I'm working on a problem where I want to find the supremum over the orthogonal group $O_n(\mathbb{R})$ of the sum of the upper triangular elements of matrices in this group, specifically we want to compute
$$ m_n=\sup_{M \in O_n(\mathbb{R})} \sum_{1 \leq i \leq j \leq n} m_{ij} $$
I have shown that this is equivalent to finding the supremum of $\text{Tr}(MB)$ where $M$ ranges over orthogonal matrices and $B$ is the "1s" upper triangular matrix :
$$ B = \begin{pmatrix} 1 & 1 & 1 & \cdots & 1 \\ 0 & 1 & 1 & \cdots & 1 \\ 0 & 0 & 1 & \cdots & 1 \\ \vdots & \vdots & \vdots & \ddots & \vdots \\ 0 & 0 & 0 & \cdots & 1 \end{pmatrix} $$
I then use the SVD decomposition of $B$, writing it as $B=UA^2V^T$. Then, the trace calculation goes as follows:
\begin{align*} \text{Tr}(MB) &= \text{Tr}(MUA^2 V^T) \\ &= \langle MUA, VA \rangle \\ &\leq ||A||_2^2 \quad (\text{by orthogonality and Cauchy-Schwarz inequality}) \\ &= \text{Tr}(A A^T) \\ &= \text{Tr}(S) \end{align*}
where $S$ is the diagonal matrix with the singular values of $B$. The bound is achieved by $VU^T$, leading to the conclusion that the answer to the problem is $\text{Tr}(S)$, then
$$ m_n = \sum_{\lambda \in \operatorname{Sp}(C)} \sqrt{\lambda} $$
With $C$ is the matrix such that $C_{i,j}=\min(i,j)$. (C is not exactly BB^T, but i changed order of rows/columns because it is easier to work with the matrix like this :) )

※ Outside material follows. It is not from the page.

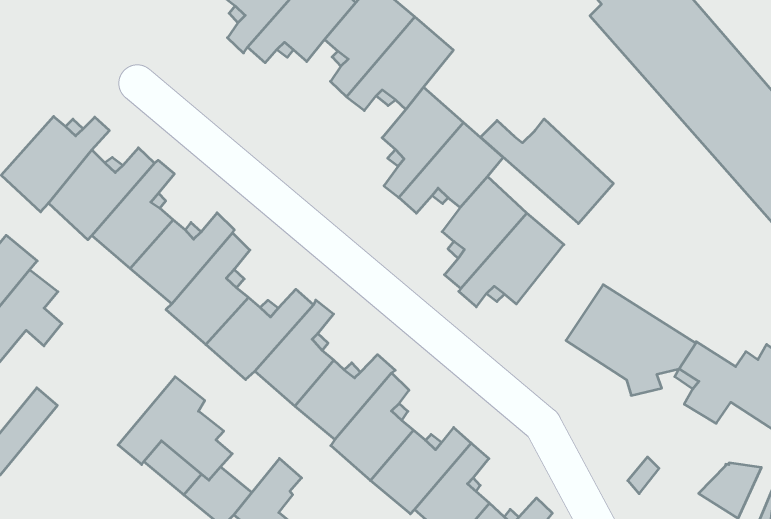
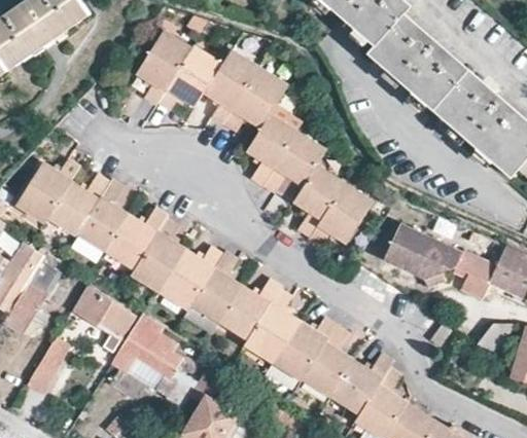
building: [480,119,613,224] -> none
building: none -> [76,287,134,352]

That's super cool because now i can simulate the value of $m_n$ ! Though, I have no closed analytic formula for $Sp(C)$... And my simulation seems to show that $m_n \sim\frac{n \log(n)}{\pi} $ which is super exciting.

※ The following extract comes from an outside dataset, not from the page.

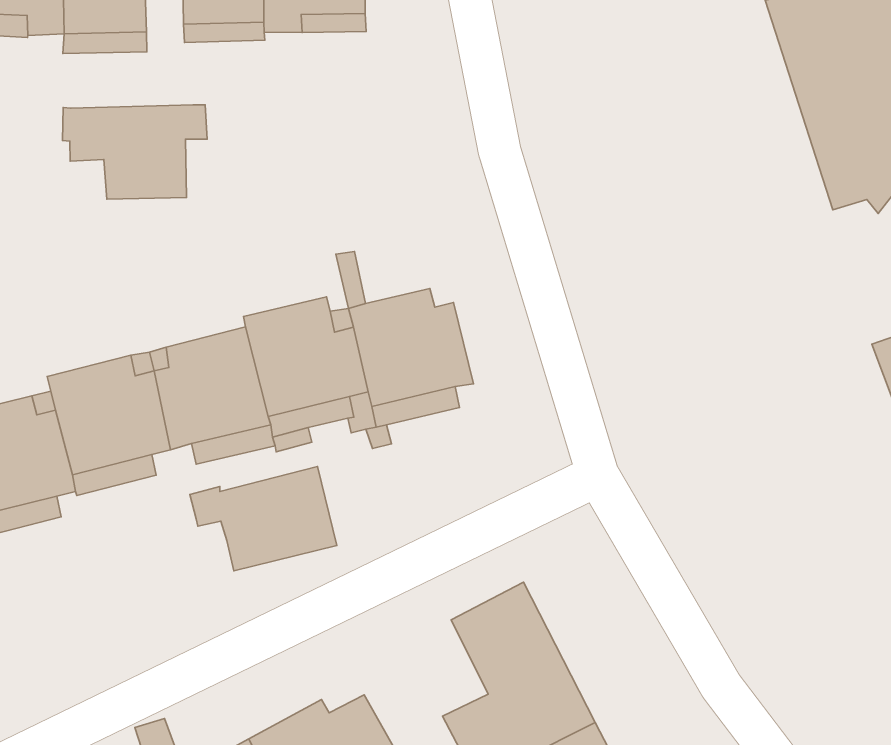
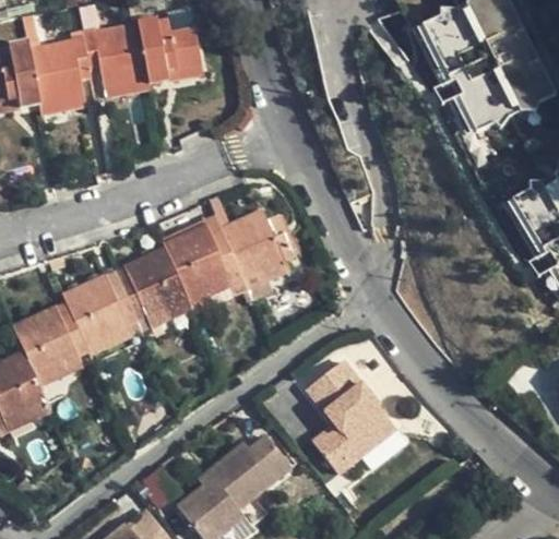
building: [62,105,207,199] -> none
building: [190,467,337,571] -> none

Do you have an idea of a way to conclude, using my first ideas, to get the asymptotic equivalent ? Or maybe another way of getting it ?
Note that the singular values of $\sigma_i(B)=\sigma_i(B^{-1})^{-1}=\lambda_i^{\uparrow}\left((B^{-1})^TB^{-1}\right)^{-1/2}$ and $$ (B^{-1})^TB^{-1}=\pmatrix{1&-1\\ -1&2&\ddots\\ &\ddots&\ddots&\ddots\\ &&\ddots&\ddots&-1\\ &&&-1&2} $$ is a tridiagonal matrix that is almost Toeplitz. Its eigenvalues can hence be determined by solving a linear recurrence relation. They are known to be $4\sin^2\left(\frac{j-\frac12}{n+\frac12}\frac\pi2\right)$ for $j=1,\ldots,n$. It follows that $\sum_{j=1}^n\sigma_j(B)=\sum_{j=1}^n\frac12\sin\left(\frac{j-\frac12}{n+\frac12}\frac\pi2\right)^{-1}$.